** ACTIVITY **
Your answer should consist only of the lines from the line containing "Android 安裝包 下載" through the last line below, each repeated exactly.

-- EXERCISE MATERIAL follows --

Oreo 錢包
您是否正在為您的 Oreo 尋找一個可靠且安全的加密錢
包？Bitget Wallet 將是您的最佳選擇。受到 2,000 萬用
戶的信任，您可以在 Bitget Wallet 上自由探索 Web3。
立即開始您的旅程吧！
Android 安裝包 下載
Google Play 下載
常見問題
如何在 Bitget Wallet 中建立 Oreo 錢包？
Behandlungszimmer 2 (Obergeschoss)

-- EXERCISE MATERIAL concluded --

** YOUR RESPONSE **
Android 安裝包 下載
Google Play 下載
常見問題
如何在 Bitget Wallet 中建立 Oreo 錢包？
Behandlungszimmer 2 (Obergeschoss)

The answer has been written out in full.